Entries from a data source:
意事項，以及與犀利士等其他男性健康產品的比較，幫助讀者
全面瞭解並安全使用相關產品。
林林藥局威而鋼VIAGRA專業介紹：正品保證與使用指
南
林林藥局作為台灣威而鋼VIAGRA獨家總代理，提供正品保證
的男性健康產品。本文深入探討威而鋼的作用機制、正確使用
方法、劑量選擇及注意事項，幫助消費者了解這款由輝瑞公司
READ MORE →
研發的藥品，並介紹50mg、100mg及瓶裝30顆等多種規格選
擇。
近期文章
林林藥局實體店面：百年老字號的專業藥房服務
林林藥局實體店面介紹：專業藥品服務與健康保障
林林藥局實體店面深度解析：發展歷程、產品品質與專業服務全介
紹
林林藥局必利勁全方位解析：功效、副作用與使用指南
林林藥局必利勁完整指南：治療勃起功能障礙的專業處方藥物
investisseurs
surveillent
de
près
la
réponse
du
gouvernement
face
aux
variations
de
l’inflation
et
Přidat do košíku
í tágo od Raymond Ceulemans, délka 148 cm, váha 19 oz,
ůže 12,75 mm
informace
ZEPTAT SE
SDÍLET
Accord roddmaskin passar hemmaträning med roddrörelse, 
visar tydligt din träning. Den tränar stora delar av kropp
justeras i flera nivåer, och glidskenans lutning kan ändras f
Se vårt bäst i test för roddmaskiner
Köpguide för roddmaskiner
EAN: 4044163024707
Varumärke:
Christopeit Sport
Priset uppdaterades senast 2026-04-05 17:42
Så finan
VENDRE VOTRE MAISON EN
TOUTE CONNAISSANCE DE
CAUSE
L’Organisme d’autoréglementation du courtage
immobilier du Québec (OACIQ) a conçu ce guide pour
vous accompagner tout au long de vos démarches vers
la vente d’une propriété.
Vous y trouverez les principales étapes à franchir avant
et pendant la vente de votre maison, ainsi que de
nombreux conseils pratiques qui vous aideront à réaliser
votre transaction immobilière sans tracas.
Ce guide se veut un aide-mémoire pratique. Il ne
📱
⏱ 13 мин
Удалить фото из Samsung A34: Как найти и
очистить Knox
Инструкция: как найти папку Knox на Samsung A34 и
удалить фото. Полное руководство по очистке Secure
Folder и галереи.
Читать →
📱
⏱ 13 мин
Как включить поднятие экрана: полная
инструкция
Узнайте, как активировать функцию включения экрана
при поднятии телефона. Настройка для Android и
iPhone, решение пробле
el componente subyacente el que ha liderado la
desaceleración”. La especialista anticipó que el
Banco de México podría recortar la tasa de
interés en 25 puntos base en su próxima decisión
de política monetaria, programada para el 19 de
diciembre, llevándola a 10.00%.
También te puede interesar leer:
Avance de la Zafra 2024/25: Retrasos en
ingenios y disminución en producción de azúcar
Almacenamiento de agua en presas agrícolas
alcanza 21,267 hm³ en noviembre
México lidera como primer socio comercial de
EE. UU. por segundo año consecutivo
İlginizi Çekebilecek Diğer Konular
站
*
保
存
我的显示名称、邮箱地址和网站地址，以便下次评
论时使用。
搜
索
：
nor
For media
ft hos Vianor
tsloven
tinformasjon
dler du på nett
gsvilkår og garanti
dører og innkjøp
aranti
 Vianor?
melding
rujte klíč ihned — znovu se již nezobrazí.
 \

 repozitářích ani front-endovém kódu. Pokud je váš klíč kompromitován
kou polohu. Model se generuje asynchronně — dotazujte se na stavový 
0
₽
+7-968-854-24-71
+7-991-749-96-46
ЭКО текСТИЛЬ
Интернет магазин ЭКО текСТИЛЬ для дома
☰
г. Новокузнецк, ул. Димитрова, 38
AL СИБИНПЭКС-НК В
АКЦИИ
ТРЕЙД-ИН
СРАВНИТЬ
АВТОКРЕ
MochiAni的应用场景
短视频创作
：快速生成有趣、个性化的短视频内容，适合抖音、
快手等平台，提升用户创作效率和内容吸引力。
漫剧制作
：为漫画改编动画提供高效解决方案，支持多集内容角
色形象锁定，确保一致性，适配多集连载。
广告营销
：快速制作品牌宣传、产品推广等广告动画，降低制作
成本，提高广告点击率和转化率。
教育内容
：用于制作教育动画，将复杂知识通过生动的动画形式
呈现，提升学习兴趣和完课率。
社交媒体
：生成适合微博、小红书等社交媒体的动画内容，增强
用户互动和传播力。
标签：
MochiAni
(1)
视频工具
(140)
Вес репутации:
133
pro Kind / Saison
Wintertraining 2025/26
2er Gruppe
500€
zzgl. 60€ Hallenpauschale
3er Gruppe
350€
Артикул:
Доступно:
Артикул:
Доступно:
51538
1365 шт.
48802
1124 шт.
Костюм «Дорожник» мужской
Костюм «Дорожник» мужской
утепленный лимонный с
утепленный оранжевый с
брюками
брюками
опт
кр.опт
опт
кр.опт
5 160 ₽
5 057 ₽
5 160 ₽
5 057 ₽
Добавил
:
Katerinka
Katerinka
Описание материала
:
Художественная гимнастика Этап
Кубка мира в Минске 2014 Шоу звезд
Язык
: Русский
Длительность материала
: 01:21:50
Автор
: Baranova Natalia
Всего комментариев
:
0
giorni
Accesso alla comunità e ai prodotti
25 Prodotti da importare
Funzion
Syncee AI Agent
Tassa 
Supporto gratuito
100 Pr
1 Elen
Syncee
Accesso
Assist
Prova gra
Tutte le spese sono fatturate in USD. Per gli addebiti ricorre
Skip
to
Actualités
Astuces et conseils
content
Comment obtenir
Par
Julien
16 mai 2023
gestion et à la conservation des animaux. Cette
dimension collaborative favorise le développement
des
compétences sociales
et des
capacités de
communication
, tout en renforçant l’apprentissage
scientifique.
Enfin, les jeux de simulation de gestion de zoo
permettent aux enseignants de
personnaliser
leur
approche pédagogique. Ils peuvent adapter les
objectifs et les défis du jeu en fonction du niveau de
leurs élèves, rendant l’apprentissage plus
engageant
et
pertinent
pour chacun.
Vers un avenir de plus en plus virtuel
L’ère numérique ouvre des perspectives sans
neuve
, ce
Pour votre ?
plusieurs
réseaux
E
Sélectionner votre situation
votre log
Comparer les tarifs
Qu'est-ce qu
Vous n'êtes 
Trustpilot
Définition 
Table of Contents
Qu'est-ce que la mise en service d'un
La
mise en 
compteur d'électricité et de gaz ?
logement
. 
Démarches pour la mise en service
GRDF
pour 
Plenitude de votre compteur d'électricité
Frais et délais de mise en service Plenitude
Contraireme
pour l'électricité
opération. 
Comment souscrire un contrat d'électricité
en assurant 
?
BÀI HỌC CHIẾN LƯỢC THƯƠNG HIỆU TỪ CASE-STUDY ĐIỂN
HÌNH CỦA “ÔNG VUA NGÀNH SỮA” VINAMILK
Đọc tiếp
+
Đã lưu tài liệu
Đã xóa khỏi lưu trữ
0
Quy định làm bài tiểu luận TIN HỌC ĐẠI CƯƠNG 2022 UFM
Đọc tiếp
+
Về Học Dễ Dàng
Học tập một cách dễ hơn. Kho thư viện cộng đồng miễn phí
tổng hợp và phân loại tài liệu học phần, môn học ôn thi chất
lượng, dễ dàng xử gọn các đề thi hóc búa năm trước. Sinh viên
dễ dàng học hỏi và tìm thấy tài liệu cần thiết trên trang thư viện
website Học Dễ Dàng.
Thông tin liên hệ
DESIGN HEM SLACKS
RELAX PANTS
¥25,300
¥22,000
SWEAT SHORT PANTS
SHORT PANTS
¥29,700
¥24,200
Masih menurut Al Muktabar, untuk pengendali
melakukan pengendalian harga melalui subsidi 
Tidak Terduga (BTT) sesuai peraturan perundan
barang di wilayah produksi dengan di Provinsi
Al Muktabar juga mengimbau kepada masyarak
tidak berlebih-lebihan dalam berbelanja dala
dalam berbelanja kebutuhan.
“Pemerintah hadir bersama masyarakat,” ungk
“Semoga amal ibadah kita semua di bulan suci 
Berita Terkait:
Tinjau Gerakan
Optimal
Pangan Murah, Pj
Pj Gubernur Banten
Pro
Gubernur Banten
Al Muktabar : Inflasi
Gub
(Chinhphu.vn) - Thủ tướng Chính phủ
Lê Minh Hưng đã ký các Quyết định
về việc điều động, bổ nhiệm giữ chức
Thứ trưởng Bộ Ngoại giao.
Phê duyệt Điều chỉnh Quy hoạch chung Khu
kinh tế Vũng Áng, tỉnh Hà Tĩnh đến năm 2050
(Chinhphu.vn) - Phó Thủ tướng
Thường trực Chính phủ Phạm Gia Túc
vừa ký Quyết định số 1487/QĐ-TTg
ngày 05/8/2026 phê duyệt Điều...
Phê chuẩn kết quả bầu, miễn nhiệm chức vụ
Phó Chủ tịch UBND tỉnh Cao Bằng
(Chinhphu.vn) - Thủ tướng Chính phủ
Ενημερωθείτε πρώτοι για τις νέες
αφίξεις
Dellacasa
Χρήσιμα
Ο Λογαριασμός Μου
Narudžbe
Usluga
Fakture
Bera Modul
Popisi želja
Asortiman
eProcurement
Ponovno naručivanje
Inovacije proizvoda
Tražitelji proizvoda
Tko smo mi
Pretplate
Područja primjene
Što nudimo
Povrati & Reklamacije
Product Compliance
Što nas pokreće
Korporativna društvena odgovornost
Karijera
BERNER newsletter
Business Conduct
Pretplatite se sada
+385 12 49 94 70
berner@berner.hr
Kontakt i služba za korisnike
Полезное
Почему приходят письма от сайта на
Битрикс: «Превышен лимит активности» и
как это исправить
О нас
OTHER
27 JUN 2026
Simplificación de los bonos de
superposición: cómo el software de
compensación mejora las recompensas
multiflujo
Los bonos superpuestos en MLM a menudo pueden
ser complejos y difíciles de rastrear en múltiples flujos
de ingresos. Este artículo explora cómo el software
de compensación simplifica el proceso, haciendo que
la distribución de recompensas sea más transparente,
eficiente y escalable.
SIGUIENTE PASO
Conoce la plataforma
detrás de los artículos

Exercise description: Please identify each line in the entries above that contains the string "cómo", and copy out every such line in full. Letter case counts.

Answer for the task:
superposición: cómo el software de
de ingresos. Este artículo explora cómo el software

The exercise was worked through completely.